L'emergenza rifiuti e l'abusivismo edilizio sono i due nodi cruciali di una «questione ambientale» che in Sicilia ha assunto «dimensioni preoccupanti». È l'allarme lanciato, all'inaugurazione dell'anno giudiziario, dal procuratore regionale Giuseppe Aloisio. La gestione del ciclo dei rifiuti, ha detto, ha privilegiato l'utilizzo delle discariche rispetto alla raccolta differenziata. Ciò ha determinato un aggravio dei costi ma soprattutto un danno ambientale con lo sversamento di sostanze inquinanti nelle falde acquifere e il conferimento in discarica di rifiuti speciali. La Procura presso la Corte dei conti ha avviato numerose istruttorie per il mancato rispetto delle prescrizioni per il trattamento del percolato (è il caso della discarica di Bellolampo) e per il mancato raggiungimento degli obiettivi di una gestione corretta. Le difficoltà sono anche causate dall'assenza di un piano organico dei rifiuti. Altra emergenza ambientale è quella dell'abusivismo edilizio che avrebbe rivelato uno «stretto legame tra ciclo illegale del cemento e organizzazioni criminali». Molti comuni (75 su 82 in provincia di Palermo) inoltre non hanno fatto pagare alcun canone ai proprietari condannati in sede penale. «È stato così causato - ha concluso Aloisio - un rilevante danno erariale». 
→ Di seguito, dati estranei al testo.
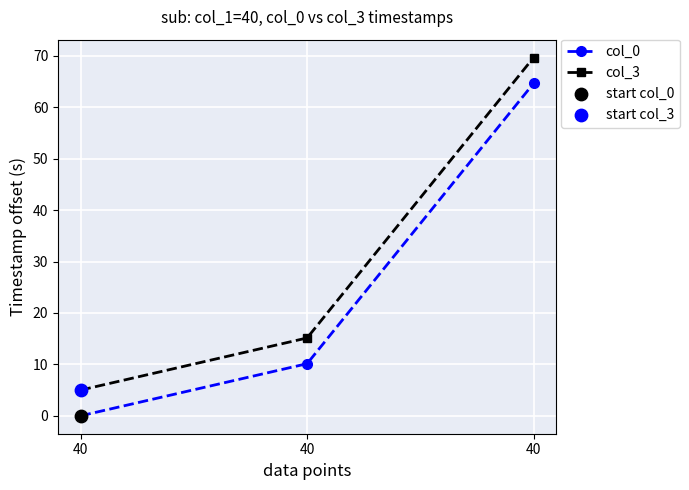

Which series has the largest total across all categories?

col_3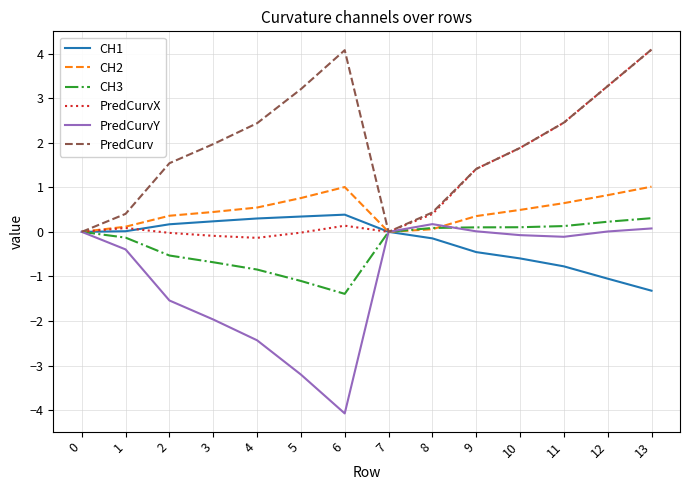

What is the difference between the maximum and minimum values in the CH1 series?

1.7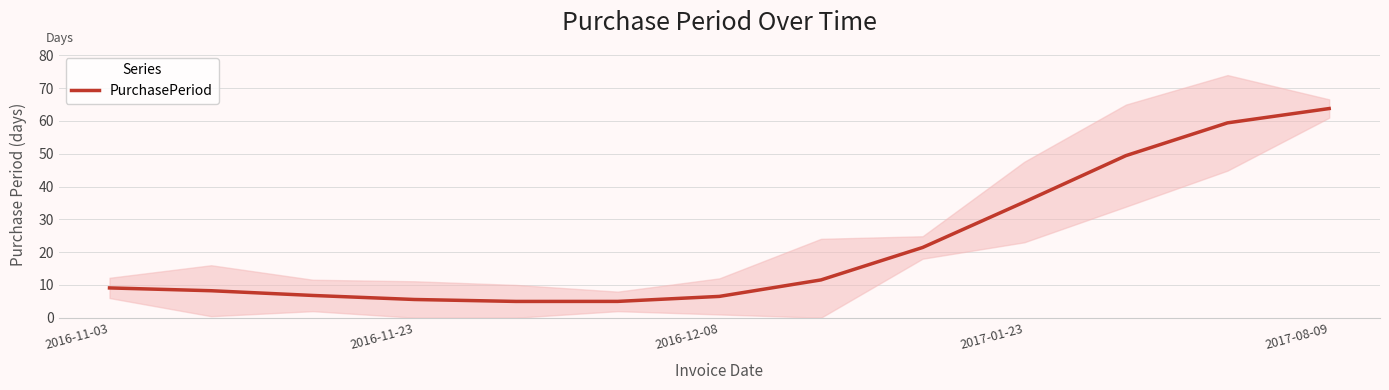

What is the lowest value of the PurchasePeriod series?

5.0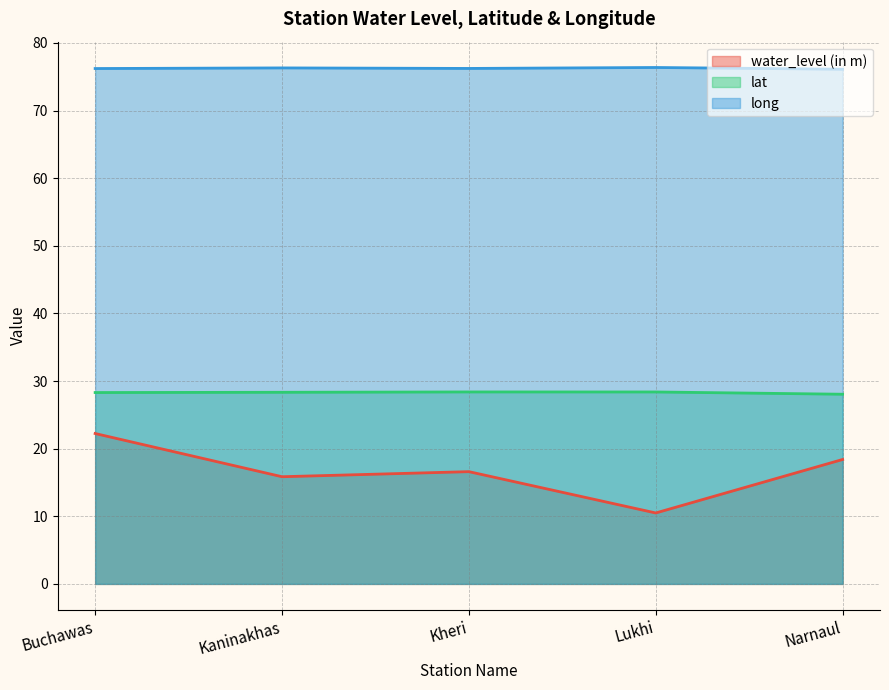

Does the chart display data point markers on the line(s)?

No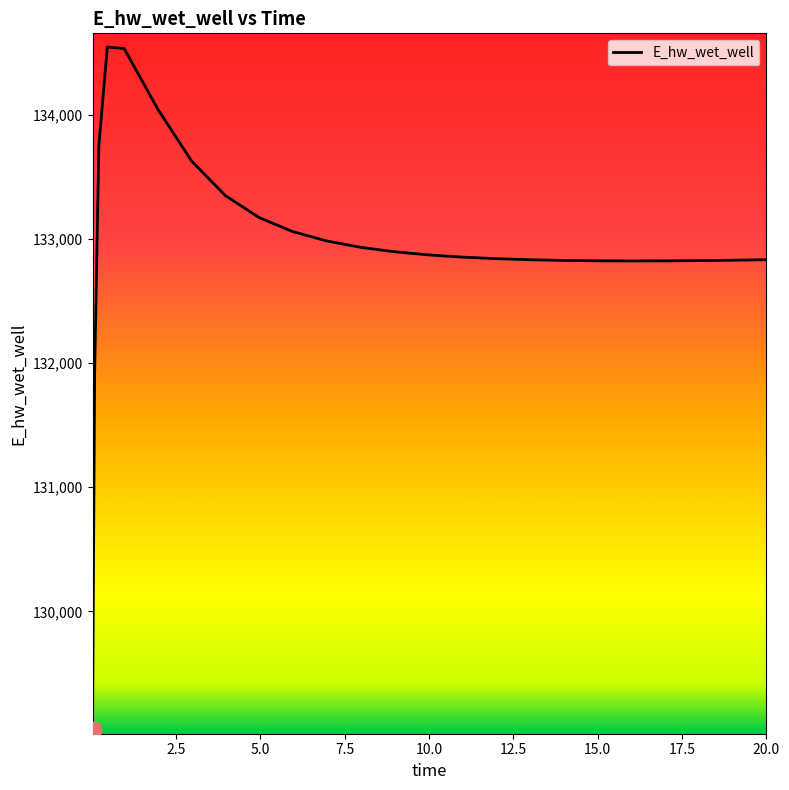

What is the maximum value shown in the chart?

134549.0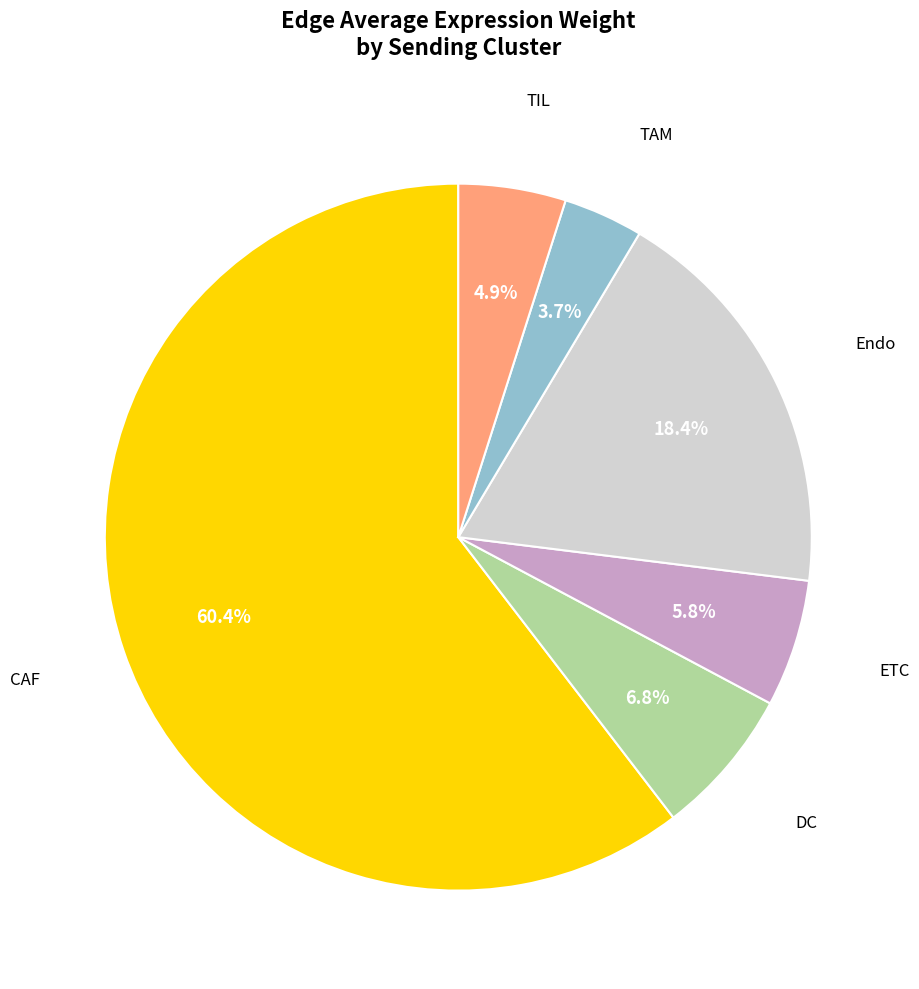

To the nearest percent, what is the difference between the Endo and TIL slice percentages?

14%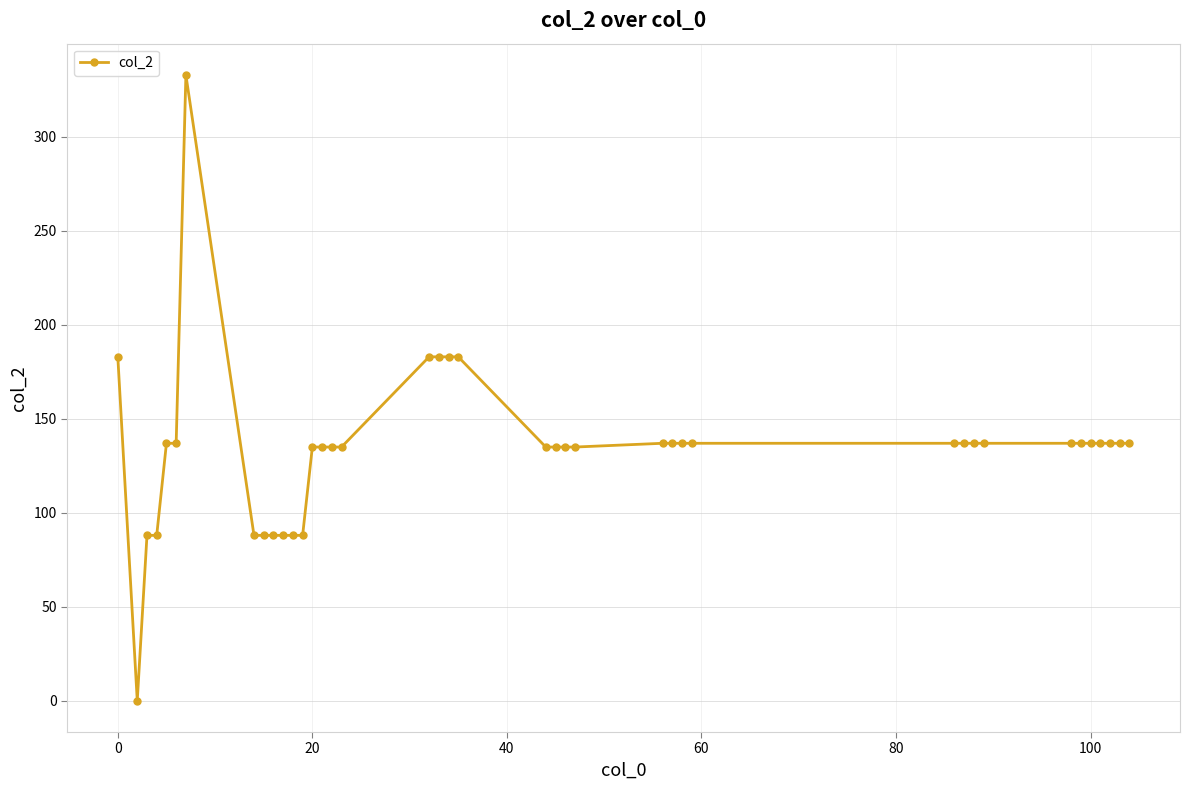

What is the value of the 21st point from the left?

183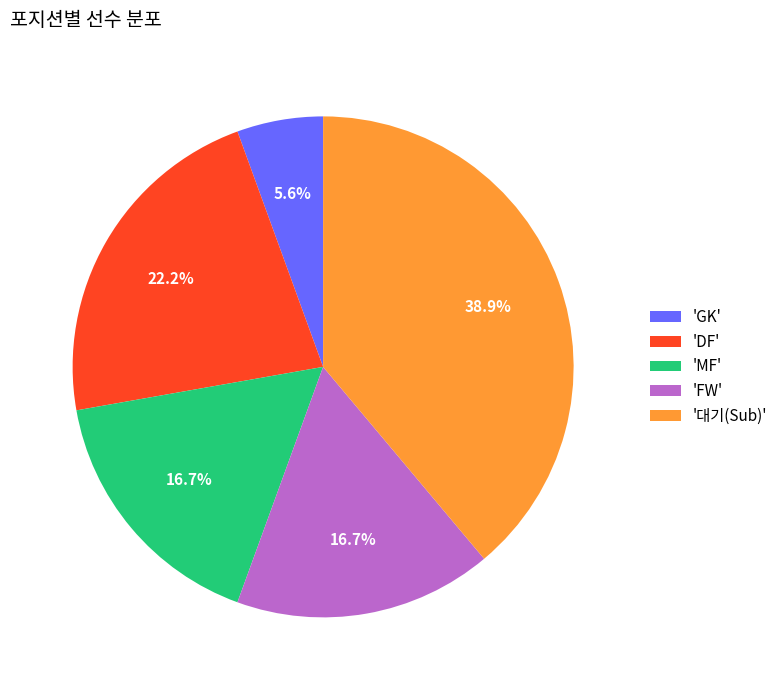

How many segments does this pie chart have?

5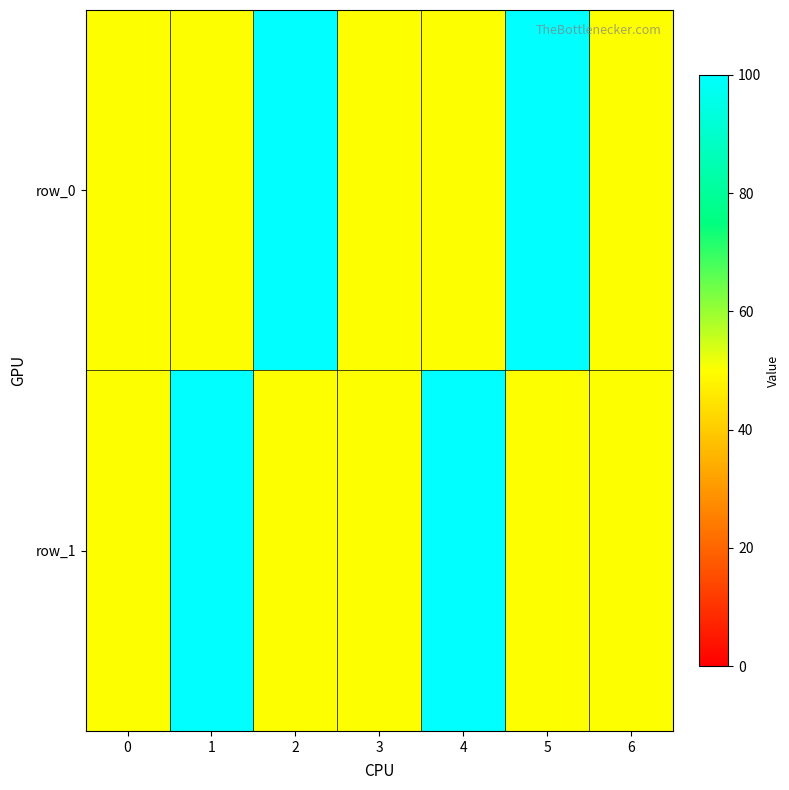

Which series has the largest range (max minus min)?

row_0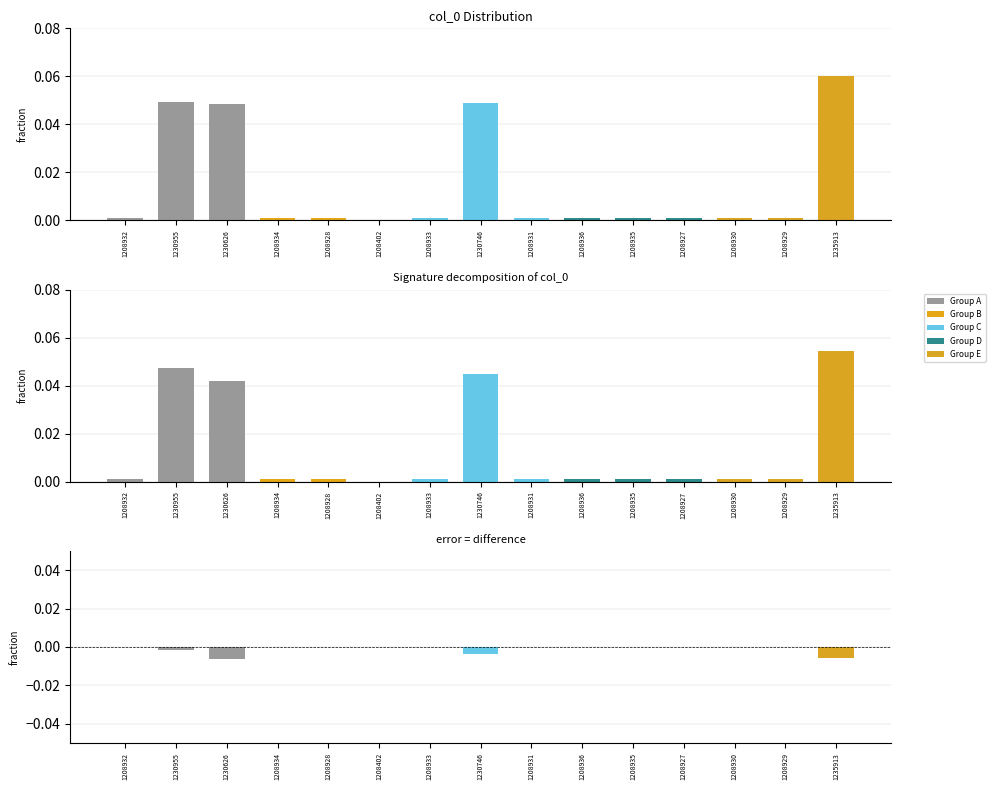

What is the difference between the maximum and minimum values in the col_0 series?

0.1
TROPPI INCARICHI E CONSULENZE 


C'è un ricorso eccessivo, e spesso immotivato, alle consulenze e agli incarichi esterni nella pubblica amministrazione in Sicilia. Lo ha segnalato, all'inaugurazione dell'anno giudiziario della Corte dei conti, il procuratore regionale Giuseppe Aloisio. È duplice il danno causato da queste scelte: da un lato una «ingente lesività dell'erario» e dall'altro la mancata valorizzazione di professionalità interne. Le istruttorie avviate dalla Procura nel 2015 sono state 67. Tra le più significative quella che riguarda dieci aziende sanitarie e ospedaliere che, pur avendo un ufficio legale, hanno speso milioni per conferire a avvocati esterni un «numero elevatissimo di incarichi di rappresentanza e difesa». Due sole eccezioni: le Asp di Enna e Palermo sono un «esempio di corretta gestione». L'Asp di Palermo è anche quella che meglio di tutte le altre ha applicato criteri di oculatezza nella gestione degli appalti e così è riuscita a realizzare consistenti risparmi poi reinvestiti nell'acquisto di attrezzature moderne.